A entrada em vigor da Lei nº 14.754/2023 alterou o tratamento tributário de rendimentos de aplicações no exterior, simplificando a forma de tributação e concentrando a apuração na declaração anual do Imposto de Renda 2026. A principal mudança prevê uma alíquota fixa de 15% para rendimentos financeiros obtidos fora do país, segundo especialistas consultados.

Tributação e apuração

Com a nova regra, deixou de ser exigida a apuração mensal via Carnê-Leão ou pelo GCAP para esse tipo de rendimento, concentrando-se o cálculo no ajuste anual. O tributarista Gabriel Santana Vieira, sócio da GSV Contabilidade, ressalta que a medida elimina a obrigação mensal, mas aumenta a necessidade de controle por parte do contribuinte para consolidar corretamente os rendimentos na declaração anual.

Compensação de prejuízos e limites

A legislação passou a permitir a compensação de prejuízos apurados no exterior com ganhos futuros, possibilitando o uso de saldos negativos para abater impostos nos exercícios seguintes.

Rendimentos que não entram no regime de 15%

Nem todos os proventos externos são submetidos à alíquota única. O advogado Leonardo Lucci, do Gaia Silva Gaede Advogados, alerta que rendimentos como aluguéis, royalties e pagamentos por prestação de serviços prestados no exterior continuam sujeitos ao Carnê-Leão e à tributação mensal. A confusão entre os regimes tem sido um erro recorrente e pode aumentar o risco de inconsistências na declaração.

Declaração de bens e detalhes exigidos

Os bens localizados no exterior continuam sendo informados na ficha “Bens e Direitos”, mas o nível de detalhamento exigido cresceu. Segundo Charles Gularte, da Contabilizei, é necessário indicar o tipo de ativo, país de origem, valor de aquisição e outras características específicas. Estruturas como offshores e trusts exigem informações mais completas, e a advogada Beatriz Itikawa, do SousaOkawa Advogados, aponta que também devem constar dados econômicos de empresas controladas no exterior, incluindo lucros, prejuízos e participação societária.

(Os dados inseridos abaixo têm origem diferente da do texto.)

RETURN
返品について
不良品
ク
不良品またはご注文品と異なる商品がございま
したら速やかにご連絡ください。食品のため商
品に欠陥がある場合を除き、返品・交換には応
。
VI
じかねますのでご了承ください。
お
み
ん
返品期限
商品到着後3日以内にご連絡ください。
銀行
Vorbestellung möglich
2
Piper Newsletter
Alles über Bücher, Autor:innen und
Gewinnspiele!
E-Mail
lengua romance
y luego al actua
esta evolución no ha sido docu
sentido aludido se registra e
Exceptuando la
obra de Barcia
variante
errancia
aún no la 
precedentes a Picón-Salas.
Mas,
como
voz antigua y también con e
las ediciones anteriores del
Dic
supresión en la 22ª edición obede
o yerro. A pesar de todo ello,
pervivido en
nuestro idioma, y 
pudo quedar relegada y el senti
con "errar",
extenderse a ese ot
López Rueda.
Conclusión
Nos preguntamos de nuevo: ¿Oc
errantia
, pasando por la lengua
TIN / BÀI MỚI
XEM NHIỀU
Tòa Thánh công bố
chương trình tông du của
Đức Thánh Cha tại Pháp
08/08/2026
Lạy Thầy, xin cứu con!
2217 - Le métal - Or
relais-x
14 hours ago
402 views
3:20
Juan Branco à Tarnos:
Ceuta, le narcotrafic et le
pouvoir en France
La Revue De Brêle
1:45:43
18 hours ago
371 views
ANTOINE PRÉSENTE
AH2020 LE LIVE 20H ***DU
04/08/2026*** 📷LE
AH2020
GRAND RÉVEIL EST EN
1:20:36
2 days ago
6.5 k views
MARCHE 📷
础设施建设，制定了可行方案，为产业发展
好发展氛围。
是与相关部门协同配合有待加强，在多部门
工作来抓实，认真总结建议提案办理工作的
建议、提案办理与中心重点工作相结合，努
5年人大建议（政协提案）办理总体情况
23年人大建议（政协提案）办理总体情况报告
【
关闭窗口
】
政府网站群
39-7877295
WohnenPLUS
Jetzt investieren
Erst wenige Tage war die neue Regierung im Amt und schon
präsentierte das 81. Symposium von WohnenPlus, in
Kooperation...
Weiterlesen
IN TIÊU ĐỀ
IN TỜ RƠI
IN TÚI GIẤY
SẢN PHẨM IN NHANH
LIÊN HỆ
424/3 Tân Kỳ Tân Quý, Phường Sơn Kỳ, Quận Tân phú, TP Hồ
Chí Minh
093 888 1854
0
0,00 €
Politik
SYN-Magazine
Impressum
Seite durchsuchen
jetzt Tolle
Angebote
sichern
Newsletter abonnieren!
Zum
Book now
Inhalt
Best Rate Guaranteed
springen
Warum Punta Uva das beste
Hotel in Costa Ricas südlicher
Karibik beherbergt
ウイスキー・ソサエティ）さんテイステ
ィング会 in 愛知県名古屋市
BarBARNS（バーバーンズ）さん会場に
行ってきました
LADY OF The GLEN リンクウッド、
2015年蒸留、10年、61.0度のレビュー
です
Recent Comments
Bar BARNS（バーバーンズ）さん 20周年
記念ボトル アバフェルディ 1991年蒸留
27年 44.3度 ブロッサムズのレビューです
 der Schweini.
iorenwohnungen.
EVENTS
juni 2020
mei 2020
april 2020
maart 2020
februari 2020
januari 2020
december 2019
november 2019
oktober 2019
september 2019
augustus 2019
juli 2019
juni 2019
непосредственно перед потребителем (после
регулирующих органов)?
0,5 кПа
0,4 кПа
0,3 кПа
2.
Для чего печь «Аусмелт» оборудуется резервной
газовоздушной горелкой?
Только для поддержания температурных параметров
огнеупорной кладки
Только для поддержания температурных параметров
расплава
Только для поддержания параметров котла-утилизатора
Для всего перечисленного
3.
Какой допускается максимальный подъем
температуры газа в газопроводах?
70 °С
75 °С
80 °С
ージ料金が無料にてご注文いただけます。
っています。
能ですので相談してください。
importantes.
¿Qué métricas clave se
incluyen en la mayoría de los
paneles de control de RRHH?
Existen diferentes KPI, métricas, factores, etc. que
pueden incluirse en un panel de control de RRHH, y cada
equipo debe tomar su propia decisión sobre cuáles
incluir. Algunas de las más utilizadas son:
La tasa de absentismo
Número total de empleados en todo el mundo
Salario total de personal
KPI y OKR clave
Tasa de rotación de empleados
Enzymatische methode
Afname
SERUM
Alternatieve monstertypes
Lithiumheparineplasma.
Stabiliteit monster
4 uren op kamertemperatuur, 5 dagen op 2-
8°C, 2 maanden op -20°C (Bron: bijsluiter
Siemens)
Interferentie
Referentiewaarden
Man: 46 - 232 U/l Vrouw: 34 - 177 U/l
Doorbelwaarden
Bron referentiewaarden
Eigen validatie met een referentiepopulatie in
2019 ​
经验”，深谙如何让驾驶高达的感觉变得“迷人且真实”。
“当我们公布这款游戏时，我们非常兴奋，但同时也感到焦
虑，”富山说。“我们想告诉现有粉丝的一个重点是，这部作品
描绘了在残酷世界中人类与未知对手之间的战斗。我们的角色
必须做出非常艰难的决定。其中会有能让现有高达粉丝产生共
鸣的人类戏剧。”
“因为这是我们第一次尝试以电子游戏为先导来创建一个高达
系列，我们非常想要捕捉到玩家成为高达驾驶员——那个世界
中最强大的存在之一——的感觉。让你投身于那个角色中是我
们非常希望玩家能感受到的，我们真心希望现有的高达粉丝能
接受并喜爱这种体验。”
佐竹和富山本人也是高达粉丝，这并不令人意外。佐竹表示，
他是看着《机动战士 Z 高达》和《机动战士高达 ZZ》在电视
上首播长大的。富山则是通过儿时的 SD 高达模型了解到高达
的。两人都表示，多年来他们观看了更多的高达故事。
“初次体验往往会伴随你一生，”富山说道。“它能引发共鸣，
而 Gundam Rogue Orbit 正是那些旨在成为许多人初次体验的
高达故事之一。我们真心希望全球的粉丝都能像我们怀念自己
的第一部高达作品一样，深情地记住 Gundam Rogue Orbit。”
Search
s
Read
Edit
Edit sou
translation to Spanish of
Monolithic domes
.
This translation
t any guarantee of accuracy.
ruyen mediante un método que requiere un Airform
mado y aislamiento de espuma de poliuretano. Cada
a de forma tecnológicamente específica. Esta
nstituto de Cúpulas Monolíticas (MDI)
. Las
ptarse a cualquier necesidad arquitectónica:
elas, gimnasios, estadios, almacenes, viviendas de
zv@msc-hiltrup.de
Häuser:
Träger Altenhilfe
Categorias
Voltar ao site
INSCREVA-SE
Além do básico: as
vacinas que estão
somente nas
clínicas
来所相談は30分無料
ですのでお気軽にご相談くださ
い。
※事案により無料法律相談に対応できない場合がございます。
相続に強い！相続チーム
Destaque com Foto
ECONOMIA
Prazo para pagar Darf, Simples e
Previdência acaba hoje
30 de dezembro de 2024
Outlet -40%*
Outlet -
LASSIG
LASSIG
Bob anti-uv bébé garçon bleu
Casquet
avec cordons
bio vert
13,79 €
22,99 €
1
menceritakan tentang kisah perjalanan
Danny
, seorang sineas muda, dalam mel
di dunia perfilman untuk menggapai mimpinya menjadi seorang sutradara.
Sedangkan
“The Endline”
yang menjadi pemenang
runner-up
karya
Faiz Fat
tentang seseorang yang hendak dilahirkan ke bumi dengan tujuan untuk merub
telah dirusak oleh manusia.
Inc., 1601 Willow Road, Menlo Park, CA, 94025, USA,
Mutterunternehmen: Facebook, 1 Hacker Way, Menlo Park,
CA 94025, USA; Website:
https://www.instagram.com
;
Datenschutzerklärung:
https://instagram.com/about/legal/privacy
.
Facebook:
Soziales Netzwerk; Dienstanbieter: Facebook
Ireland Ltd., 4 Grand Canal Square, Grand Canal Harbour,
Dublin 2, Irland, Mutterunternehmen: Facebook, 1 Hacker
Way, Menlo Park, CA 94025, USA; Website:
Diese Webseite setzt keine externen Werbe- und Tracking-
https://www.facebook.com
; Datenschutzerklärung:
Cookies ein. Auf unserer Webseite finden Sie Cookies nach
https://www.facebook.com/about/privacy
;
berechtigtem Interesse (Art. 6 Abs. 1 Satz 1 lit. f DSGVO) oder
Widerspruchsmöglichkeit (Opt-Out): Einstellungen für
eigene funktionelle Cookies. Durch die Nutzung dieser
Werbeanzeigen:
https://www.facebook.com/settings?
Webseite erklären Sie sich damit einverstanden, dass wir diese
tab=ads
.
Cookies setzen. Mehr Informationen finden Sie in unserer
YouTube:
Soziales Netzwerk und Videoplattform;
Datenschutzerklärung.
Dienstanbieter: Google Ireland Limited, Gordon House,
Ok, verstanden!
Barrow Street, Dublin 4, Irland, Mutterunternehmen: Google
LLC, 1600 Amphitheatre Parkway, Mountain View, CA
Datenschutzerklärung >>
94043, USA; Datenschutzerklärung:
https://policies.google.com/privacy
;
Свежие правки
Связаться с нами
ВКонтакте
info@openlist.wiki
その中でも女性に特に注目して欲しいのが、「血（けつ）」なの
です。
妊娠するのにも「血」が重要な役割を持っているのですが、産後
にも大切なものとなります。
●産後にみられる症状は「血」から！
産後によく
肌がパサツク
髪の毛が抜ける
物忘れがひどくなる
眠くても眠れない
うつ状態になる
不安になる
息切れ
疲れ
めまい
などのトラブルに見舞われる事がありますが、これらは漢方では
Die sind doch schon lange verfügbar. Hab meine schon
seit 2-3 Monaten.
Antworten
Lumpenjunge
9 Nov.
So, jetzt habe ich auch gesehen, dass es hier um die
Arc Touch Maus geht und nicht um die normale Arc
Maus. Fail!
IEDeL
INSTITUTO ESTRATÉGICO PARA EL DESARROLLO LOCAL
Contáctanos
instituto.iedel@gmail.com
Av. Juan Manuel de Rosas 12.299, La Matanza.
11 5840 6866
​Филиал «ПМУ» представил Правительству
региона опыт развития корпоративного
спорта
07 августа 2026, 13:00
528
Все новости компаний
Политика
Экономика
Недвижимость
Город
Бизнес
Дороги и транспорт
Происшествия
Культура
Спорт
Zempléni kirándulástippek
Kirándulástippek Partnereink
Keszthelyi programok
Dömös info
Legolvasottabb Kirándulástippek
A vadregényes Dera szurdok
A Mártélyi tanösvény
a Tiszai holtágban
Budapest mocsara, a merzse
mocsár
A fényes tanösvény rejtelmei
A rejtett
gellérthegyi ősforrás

Transparência fiscal e tributação de entidades controladas

Lucros de entidades controladas no exterior passam a ser tributados anualmente, mesmo que não tenham sido distribuídos, o que aumenta a necessidade de acompanhamento contábil dessas estruturas e da organização documental.

Conversão cambial e atualização de valores

Erros na conversão cambial são frequentes. Gularte lembra que a Receita exige conversão dos valores primeiro para dólar e, em seguida, para reais, usando a cotação oficial do Banco Central do último dia útil do ano. Também não é permitido atualizar o valor de aquisição dos bens com base no preço de mercado.

Bitributação e crédito de imposto

Permanece a possibilidade de compensar imposto pago no exterior, observados acordos internacionais ou regras de reciprocidade. Na prática, para investimentos nos Estados Unidos, onde a retenção na fonte pode atingir 30%, esse valor pode ser utilizado como crédito para reduzir o imposto devido no Brasil.

Imagem: Divulgação

Declaração de Capitais Brasileiros no Exterior (DCBE)

A advogada Beatriz Quintana Jacob, do escritório Alma Law, alerta que, além da DIRPF, residentes com bens no exterior devem observar a DCBE do Banco Central. A declaração é obrigatória para quem tiver ativos no exterior iguais ou superiores a US$ 1 milhão na data-base de 31 de dezembro de cada ano. O período de entrega referente à data-base de 31 de dezembro de 2025 começou em 15 de fevereiro e vai até 5 de abril de 2026, às 18h.

O Ofício Circular nº 3.857/2017 (artigo 60) prevê penalidades específicas para a DCBE: entrega fora do prazo implica multa de 1% do valor sujeito a registro ou declaração, limitada a R$ 25.000,00; informações incorretas ou incompletas geram multa de 2%, limitada a R$ 50.000,00; não apresentação da declaração ou documentação comprobatória resulta em multa de 5%, limitada a R$ 125.000,00; e prestação de informação falsa acarreta multa de 10%, limitada a R$ 250.000,00.

Cruzamento de dados e organização documental

O avanço no cruzamento de informações entre a Receita Federal e instituições financeiras internacionais elevou o risco de identificação de omissões. Especialistas enfatizam a importância de manter organizados informes de corretoras, extratos e comprovantes de retenção no exterior para evitar problemas com a fiscalização.

As mudanças consolidadas para o IR 2026 exigem não apenas a indicação dos bens no exterior, mas a classificação correta dos diferentes tipos de rendimento e a aplicação do regime tributário adequado, sob pena de aumentar o risco de cair na malha fina.